→ DATA PROVIDED
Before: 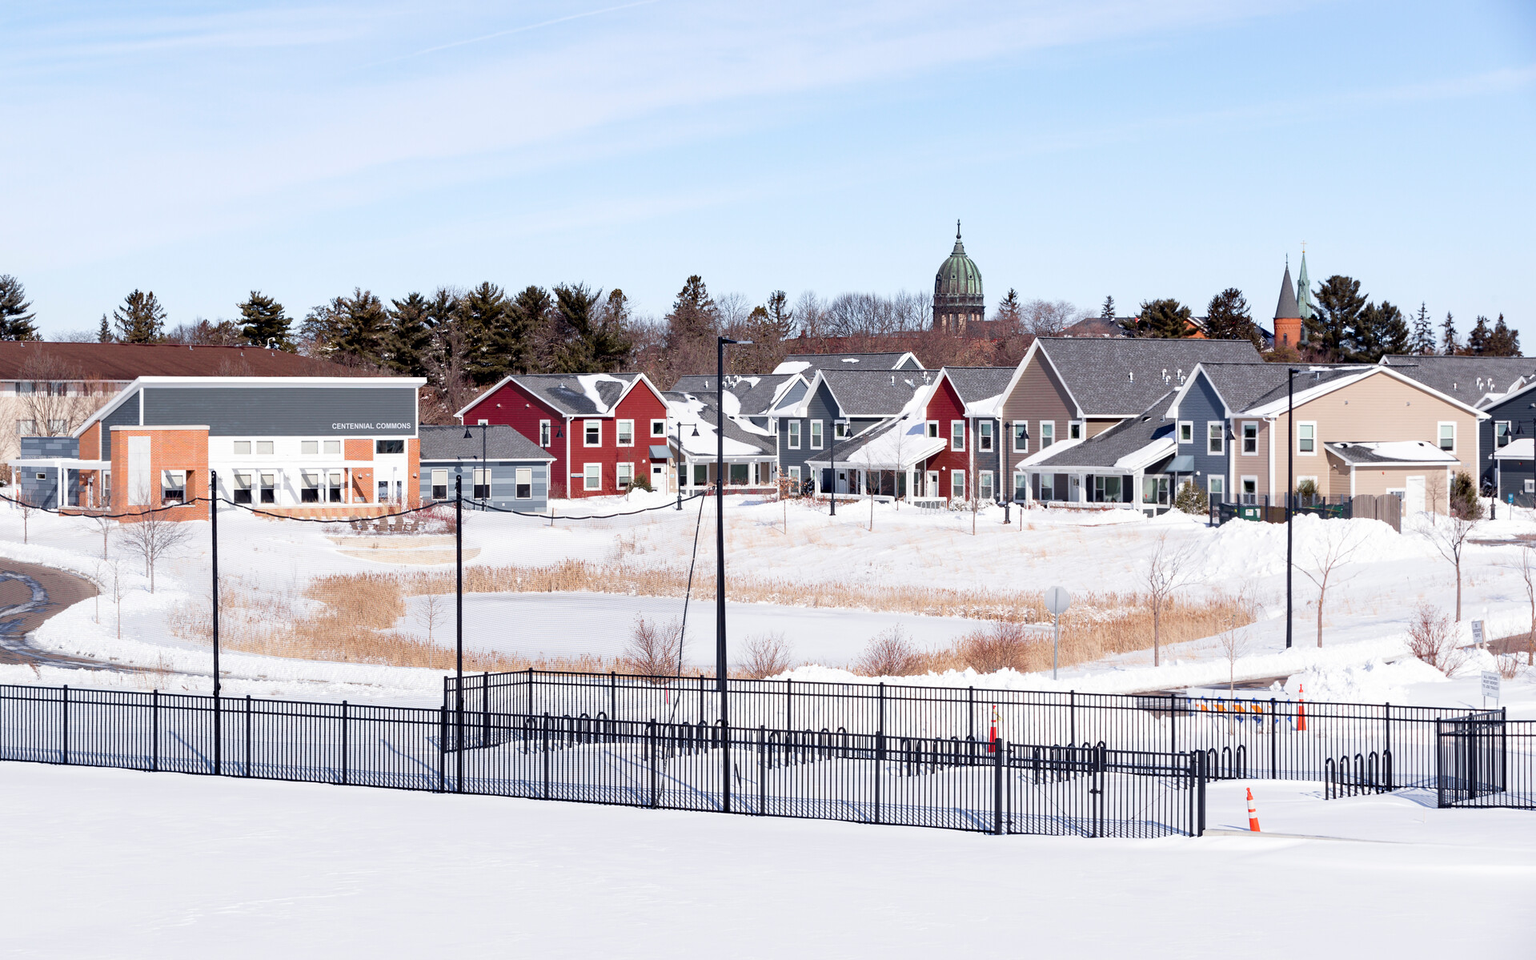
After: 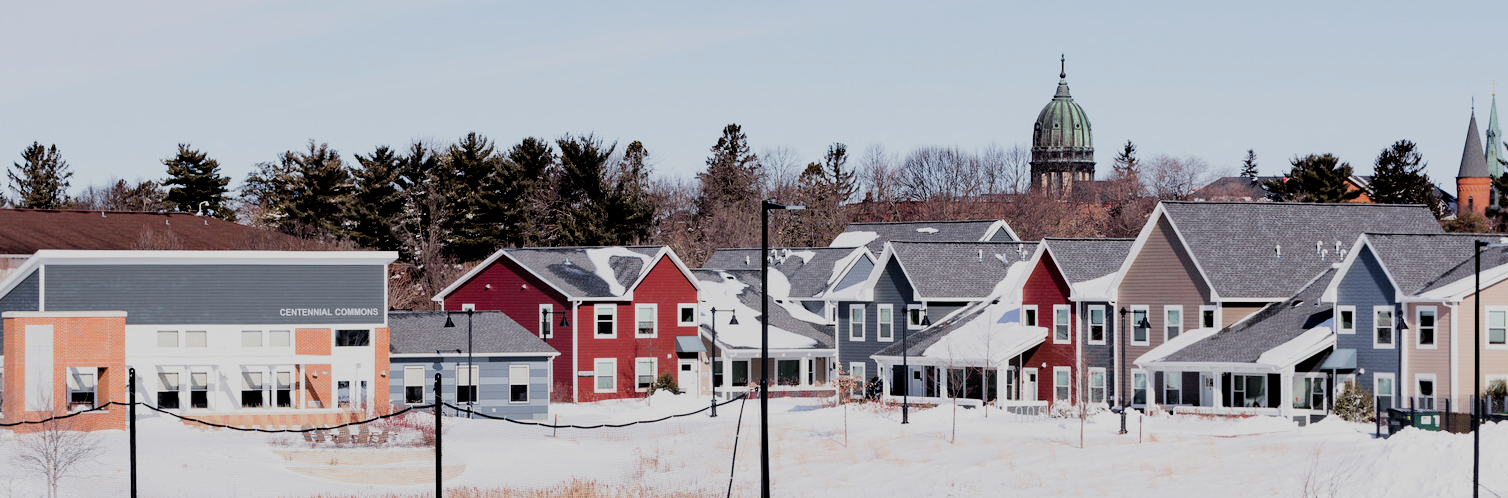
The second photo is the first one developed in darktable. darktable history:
crop: left 7.036%, top 18.398%, right 14.379%, bottom 40.043%
filmic rgb: black relative exposure -4.14 EV, white relative exposure 5.1 EV, hardness 2.11, contrast 1.165
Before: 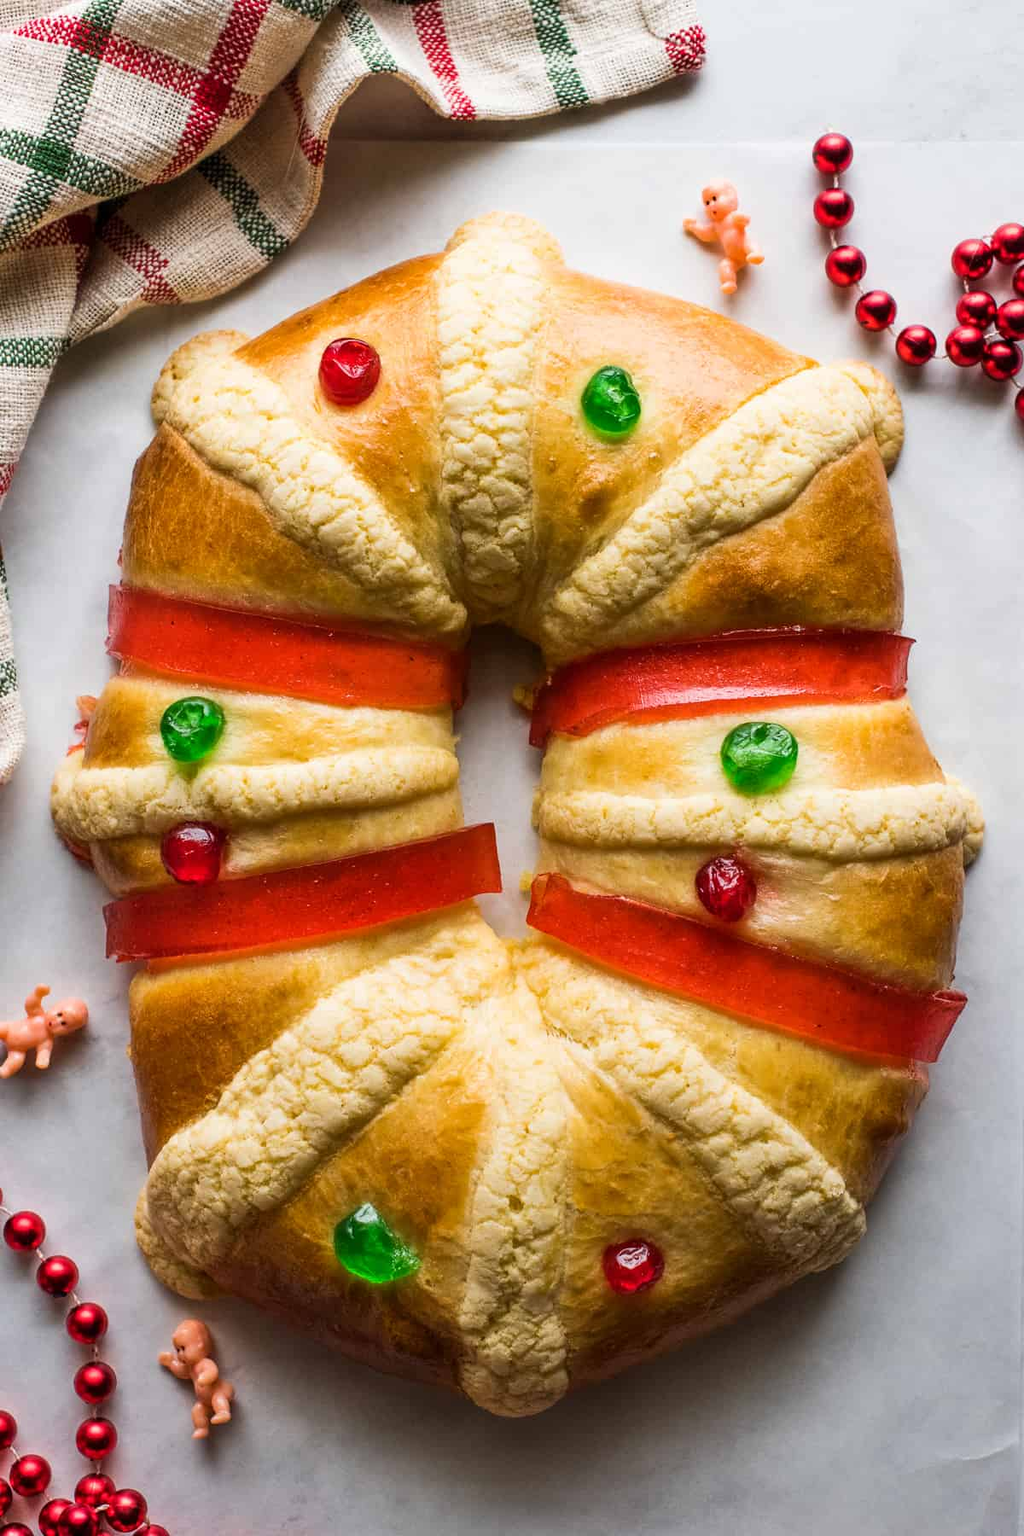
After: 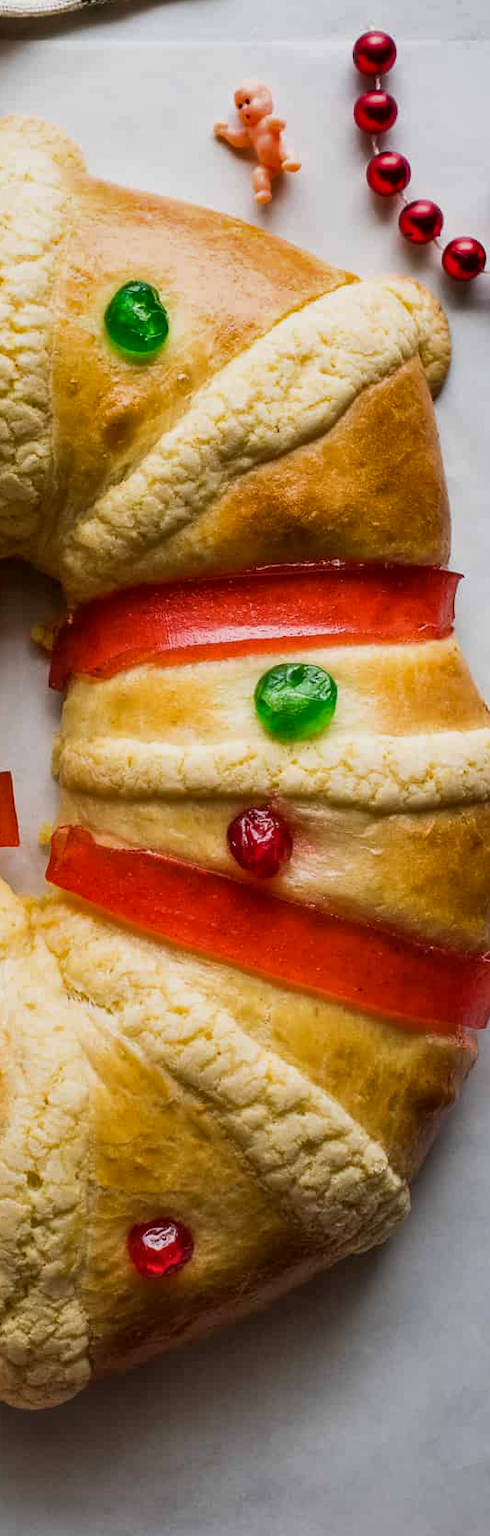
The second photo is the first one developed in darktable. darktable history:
crop: left 47.275%, top 6.824%, right 8.115%
shadows and highlights: soften with gaussian
exposure: black level correction 0.001, exposure -0.2 EV, compensate highlight preservation false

→ TASK
Return every line of text in the material above verbatim, omitting the pictures.

→ COMPLETE ANSWER
Before: 
After: 
The second photo is the first one developed in darktable. darktable history:
crop: left 7.036%, top 18.398%, right 14.379%, bottom 40.043%
filmic rgb: black relative exposure -4.14 EV, white relative exposure 5.1 EV, hardness 2.11, contrast 1.165
Before: 
After: 
The second photo is the first one developed in darktable. darktable history:
crop: left 47.275%, top 6.824%, right 8.115%
shadows and highlights: soften with gaussian
exposure: black level correction 0.001, exposure -0.2 EV, compensate highlight preservation false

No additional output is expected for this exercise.